A classmate in a 10th-grade English class remembered Alissa as almost painfully being anonymous.
“In high school, he didn’t really have a lot of friends, and that’s why the other student and I tried to reach out and make him welcome,” said the classmate, who spoke on the condition of anonymity for fear of harassment on social media. “He was alone and he was just kind of shy.”
Dorokhov and other students remembered having
lunch occasionally at one of the Alissa family’s restaurants, the Sultan
Grill, not far from Arvada West High School. But little about Alissa himself stood out.
“I had a Volkswagen; we talked about my car,” said Dorokhov, who is an immigrant from Ukraine who is an auto mechanic.
According to the arrest warrant affidavit, police found a black Mercedes sedan in the parking lot of the King Soopers market. The vehicle was registered to one of Alissa’s brothers.
One of Alissa’s brothers, Ali Aliwi Alissa, 34, told the Daily Beast in a phone interview that his brother was mentally ill and paranoid, adding that in high school he would talk that someone was looking for him. He added that his brother was bullied in high school.
Angel Hernandez was a friend and a year behind the suspect in high school. The two competed on the same team for three years. Hernandez, who graduated in 2019, said the team was like a family. He was not close to Alissa, he said, but bonded with him through the sport, as teammates often do. He struggles to reconcile the teenager he remembered as “genuine and super nice.”

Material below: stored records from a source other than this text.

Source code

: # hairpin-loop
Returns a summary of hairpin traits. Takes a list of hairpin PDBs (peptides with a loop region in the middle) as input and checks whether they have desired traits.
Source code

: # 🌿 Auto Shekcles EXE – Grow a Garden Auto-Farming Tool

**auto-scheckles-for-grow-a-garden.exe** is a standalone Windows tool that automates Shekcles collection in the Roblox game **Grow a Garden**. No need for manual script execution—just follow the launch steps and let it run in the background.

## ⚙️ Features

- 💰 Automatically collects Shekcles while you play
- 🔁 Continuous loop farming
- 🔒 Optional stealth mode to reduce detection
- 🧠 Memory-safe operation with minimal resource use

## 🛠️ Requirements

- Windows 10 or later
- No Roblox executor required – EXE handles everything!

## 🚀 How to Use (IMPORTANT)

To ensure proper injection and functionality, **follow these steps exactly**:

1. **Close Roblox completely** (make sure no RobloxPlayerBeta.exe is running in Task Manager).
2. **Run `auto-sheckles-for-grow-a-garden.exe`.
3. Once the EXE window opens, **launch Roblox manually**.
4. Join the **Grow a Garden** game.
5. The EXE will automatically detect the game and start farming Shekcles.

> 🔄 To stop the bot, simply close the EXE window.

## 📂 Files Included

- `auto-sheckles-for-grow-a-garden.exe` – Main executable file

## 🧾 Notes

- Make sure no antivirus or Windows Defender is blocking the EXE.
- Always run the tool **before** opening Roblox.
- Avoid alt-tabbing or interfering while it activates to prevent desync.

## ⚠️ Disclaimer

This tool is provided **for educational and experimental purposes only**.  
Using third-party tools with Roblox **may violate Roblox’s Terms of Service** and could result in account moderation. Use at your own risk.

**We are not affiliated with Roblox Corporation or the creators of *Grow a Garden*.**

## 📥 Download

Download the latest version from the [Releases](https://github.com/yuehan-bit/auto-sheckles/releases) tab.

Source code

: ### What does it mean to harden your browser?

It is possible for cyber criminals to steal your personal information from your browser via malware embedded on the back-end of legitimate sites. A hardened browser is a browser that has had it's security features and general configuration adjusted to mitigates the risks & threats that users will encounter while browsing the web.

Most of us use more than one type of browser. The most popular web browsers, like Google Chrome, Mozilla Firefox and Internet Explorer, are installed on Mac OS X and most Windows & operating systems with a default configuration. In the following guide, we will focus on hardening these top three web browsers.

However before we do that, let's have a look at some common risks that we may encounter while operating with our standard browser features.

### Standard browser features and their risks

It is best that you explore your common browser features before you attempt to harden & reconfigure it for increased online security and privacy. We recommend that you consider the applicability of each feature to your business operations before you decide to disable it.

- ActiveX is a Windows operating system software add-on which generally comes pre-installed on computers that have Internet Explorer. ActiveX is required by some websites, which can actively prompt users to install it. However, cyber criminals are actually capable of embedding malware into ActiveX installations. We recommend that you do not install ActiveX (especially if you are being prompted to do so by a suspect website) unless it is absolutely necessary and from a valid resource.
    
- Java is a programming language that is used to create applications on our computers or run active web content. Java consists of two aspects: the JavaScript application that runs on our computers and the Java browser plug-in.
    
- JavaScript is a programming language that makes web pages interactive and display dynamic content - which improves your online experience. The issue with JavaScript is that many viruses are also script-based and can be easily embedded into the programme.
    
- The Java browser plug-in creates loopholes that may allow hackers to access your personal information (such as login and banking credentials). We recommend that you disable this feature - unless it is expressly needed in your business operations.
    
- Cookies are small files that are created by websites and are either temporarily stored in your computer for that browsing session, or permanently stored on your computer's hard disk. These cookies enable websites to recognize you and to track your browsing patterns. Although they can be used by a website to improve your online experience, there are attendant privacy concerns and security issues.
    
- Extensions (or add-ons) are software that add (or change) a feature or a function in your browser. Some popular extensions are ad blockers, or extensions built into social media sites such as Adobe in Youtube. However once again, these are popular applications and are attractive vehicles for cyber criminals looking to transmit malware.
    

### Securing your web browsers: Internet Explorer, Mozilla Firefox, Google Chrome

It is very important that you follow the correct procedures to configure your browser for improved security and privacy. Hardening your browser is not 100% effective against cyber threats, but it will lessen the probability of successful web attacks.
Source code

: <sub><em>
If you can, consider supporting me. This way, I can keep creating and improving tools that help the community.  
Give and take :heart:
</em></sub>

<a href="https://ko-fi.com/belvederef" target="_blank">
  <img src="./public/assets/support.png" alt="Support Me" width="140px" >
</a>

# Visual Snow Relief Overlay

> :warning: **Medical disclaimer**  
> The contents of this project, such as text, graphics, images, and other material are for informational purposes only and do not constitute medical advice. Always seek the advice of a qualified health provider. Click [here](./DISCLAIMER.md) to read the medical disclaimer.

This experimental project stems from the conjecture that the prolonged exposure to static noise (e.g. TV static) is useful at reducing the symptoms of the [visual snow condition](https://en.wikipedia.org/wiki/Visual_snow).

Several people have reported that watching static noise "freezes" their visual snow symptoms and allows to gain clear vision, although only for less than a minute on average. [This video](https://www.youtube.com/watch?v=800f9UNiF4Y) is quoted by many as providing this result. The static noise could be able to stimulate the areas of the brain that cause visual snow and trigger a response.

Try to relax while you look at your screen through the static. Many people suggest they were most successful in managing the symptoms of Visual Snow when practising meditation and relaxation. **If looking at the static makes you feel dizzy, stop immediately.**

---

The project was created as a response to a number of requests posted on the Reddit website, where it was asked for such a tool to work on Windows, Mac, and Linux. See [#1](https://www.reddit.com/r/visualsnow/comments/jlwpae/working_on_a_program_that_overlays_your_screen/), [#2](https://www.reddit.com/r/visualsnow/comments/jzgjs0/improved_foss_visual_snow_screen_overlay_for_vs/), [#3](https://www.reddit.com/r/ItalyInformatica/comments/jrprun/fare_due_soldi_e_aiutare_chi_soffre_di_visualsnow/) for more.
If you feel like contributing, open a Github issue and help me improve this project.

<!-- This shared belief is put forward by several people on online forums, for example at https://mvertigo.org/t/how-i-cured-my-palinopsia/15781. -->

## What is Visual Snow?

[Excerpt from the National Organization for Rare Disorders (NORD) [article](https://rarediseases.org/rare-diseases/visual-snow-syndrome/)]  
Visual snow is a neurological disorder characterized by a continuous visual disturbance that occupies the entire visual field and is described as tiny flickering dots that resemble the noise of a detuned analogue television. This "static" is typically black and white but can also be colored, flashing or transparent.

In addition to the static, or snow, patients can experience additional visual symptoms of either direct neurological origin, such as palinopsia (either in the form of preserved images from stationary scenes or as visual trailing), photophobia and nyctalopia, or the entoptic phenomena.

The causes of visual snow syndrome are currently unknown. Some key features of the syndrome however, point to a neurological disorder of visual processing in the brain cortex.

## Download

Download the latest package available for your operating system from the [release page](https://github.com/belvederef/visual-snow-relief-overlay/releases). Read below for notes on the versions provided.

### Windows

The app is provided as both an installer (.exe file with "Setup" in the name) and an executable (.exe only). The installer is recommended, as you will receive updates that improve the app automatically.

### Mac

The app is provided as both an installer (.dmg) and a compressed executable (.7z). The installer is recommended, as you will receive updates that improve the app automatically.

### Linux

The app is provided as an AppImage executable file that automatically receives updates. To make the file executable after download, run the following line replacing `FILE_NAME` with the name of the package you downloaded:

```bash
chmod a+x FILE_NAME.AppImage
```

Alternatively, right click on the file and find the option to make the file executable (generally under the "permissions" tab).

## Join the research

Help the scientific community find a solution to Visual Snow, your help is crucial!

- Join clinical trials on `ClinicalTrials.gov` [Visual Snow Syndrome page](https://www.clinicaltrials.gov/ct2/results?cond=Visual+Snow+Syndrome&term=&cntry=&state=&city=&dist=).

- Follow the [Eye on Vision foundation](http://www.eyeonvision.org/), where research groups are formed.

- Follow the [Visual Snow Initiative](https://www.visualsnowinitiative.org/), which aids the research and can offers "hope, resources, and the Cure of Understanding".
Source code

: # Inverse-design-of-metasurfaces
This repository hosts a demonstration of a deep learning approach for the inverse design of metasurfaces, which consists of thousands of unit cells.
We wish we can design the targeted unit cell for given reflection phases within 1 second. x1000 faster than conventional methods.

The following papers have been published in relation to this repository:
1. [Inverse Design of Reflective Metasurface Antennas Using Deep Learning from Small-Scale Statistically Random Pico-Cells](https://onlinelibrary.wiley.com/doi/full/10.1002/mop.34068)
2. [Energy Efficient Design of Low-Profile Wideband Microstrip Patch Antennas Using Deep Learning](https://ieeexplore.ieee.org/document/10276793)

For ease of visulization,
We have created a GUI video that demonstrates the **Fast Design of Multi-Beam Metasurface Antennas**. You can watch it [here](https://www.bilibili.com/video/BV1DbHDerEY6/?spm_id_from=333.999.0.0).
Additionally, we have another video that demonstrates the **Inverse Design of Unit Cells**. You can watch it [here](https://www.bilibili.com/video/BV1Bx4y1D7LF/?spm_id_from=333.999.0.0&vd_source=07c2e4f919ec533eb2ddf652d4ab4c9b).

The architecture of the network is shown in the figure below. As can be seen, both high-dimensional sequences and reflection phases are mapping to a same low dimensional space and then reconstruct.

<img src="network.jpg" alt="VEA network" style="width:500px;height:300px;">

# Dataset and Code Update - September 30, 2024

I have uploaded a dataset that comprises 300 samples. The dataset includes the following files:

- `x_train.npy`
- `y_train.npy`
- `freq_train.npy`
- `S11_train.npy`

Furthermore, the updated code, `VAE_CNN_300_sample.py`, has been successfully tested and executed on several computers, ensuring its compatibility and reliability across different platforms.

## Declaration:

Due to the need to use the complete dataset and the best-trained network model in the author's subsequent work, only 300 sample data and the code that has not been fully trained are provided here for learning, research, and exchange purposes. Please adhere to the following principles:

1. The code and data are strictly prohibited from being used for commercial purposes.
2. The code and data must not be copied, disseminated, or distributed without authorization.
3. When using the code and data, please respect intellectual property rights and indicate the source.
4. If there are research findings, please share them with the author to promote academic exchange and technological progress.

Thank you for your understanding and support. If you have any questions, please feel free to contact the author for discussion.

He recalled, however, that Alissa’s mood could grow
dark in an instant. Hernandez said he was aware Alissa had “some problems with
anger.”
“If something made him mad, within a split second, he’d change,” Hernandez said. “When he got mad, it was scary, I won’t lie.”
About a month ago, Hernandez ran into Alissa at a restaurant and said he seemed “100 percent fine.” The two spoke for a few minutes and Hernandez asked how Alissa was doing. “He said, ‘Yeah, I’m doing pretty good.’ He said life was tough with the covid situation, but that was pretty much it. He seemed happy.”
That interaction makes events even more
difficult to understand, he said.
“I’m in shock,” he said, “and I’m sad about it.”
This is a perfect example why some states require that no one can buy a gun without a background check, and a waiting period before you can actually receive the firearm.